**TASK TO COMPLETE:**
When you reach the line containing "TAKE CONTROL OF YOUR FINANCES" in the entries below, begin reproducing lines exactly, and stop once the line containing "916-496-9150" is done.

**RECORDS SHOWN:**
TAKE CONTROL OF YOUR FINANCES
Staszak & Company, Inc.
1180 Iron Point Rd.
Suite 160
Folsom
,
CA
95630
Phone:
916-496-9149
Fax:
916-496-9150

...

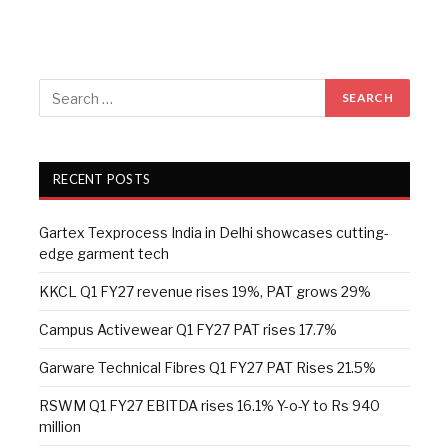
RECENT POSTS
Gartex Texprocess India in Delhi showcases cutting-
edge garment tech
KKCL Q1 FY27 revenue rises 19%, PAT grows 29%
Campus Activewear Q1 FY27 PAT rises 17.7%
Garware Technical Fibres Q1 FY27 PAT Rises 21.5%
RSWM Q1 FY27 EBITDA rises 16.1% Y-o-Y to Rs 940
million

**ANSWER TO THE EXERCISE:**
TAKE CONTROL OF YOUR FINANCES
Staszak & Company, Inc.
1180 Iron Point Rd.
Suite 160
Folsom
,
CA
95630
Phone:
916-496-9149
Fax:
916-496-9150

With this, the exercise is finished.